While most of these questions for most feature and product efforts can be answered readily and easily, there are times were the engineering team and delivery managers may find it difficult to have readily available answers and require further investigation and at times developing minor feasibility prototypes such as in the case of building ML and automation technologies.
Most often, if the engineering team has been part of the product and customer discovery efforts of the product managers, especially during prototyping initiatives, then they should have already started their investigations and have answers to most of the questions. This shared learning during product and customer discovery can ease later pain in collaboration between product managers and engineers.
If you are developing a hardware product, due to the higher upfront costs compared to software, it’s crucial to have a rigorous risk assessment process to answer feasibility, usability, value, and viability questions to raise the level of confidence of the team before committing to manufacturing.
Testing for economic viability
While it’s great to have a product that customers/users will love and remain loyal to it, it’s important to have a viable business model that covers the costs to produce and sell, meets the regulatory requirements, and generates profits.
A product does not live on its own but in an ecosystem with external and internal stakeholders. While testing for value and usability tries to gauge alignment with the needs of the external stakeholders, a viable product needs to protect revenues, business reputation (e.g., regulation, business relationships, brands, etc.), employees, and customers.
1. Caring for product marketing
Your product marketing colleagues care about the following:
- Enabling sales
- Brand and reputation of the products and business
- Market competitiveness and differentiation
- Being relative and compelling to external stakeholders
- Working well with go-to-market and launch channels
A product will only be considered business viable from the perspective of a product marketing team when it addresses the above criteria. Any conflict with these priorities will result in resistance from your product marketing team. It’s important to align with product marketing before building products and to address their concerns before development.

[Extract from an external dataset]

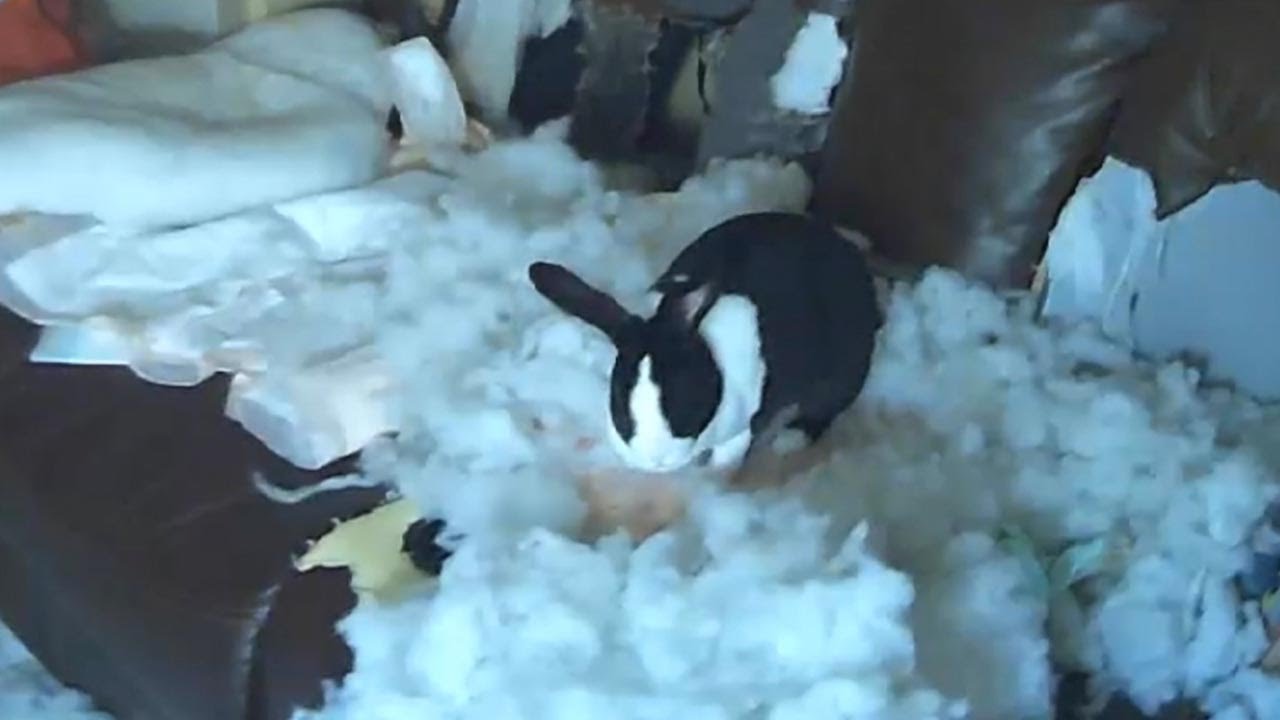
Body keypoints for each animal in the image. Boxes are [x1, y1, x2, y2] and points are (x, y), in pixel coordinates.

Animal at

2. Caring for sales and business development
Whether you have direct sales teams or indirect ones such as through ads, any change or product work needs to be designed and built around the strengths and limitations of your sales channels. Furthermore, sales and biz dev teams have long-term contracts and commitments to partners that may cripple product development due to agreements.

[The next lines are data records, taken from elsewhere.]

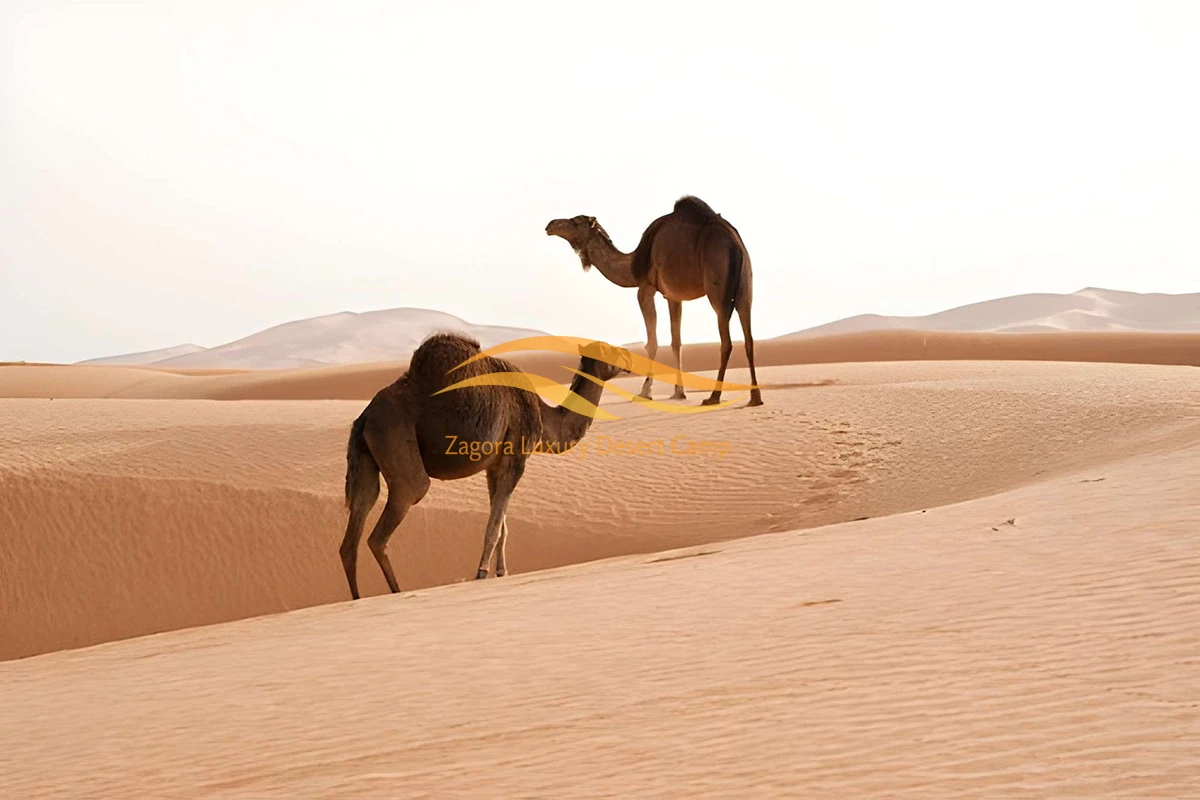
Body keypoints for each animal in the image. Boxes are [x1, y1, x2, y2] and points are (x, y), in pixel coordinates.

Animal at [340, 331, 632, 599]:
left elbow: (502, 524)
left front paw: (501, 572)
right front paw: (481, 573)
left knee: (353, 533)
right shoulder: (516, 457)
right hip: (397, 441)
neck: (541, 414)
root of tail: (364, 417)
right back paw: (396, 592)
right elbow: (494, 525)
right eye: (612, 353)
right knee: (389, 520)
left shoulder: (495, 465)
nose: (629, 358)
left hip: (367, 456)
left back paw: (357, 598)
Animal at [546, 195, 762, 407]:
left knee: (726, 341)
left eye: (576, 221)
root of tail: (735, 245)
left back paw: (713, 396)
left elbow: (652, 343)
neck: (634, 265)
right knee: (749, 338)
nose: (550, 224)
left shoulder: (646, 289)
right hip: (746, 288)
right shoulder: (673, 296)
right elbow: (676, 342)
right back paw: (755, 397)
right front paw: (678, 392)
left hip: (717, 289)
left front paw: (645, 391)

Product development needs to be aligned with sales know-how, channels, and relationships and any new proposals will require to have sales effectiveness or sales viability.
3. Caring for customer support/success
Businesses either have a high-touch or low-touch model of interacting with customers to resolve their problems (or somewhere in between). When building products, to create value for customer success and become a viable product, the product needs to take that model into account.
4. Caring for finance
Finance will need to understand your product’s costs to build, sell, and operate and to agree on a budget for your product. Finance and budgeting is often the biggest constraint that product teams need to deal with when building products. Therefore, a viable product needs to align its scope with the budget and resources available to it before development.
5. Caring for legal
Privacy and regulatory compliance concerns, intellectual property rights, and competitive issues are the common legal constraints any product will have to deal with. And product teams need to align with their legal departments before commencing development.
6. Caring for senior leadership
In general, aligning product discovery with the above 5 internal stakeholders while having proof of product value, usability, and feasibility should be enough for any member of the senior leadership team to align with your efforts for product development. Reaching out to align with senior people without having aligned with the other stakeholders is a miss.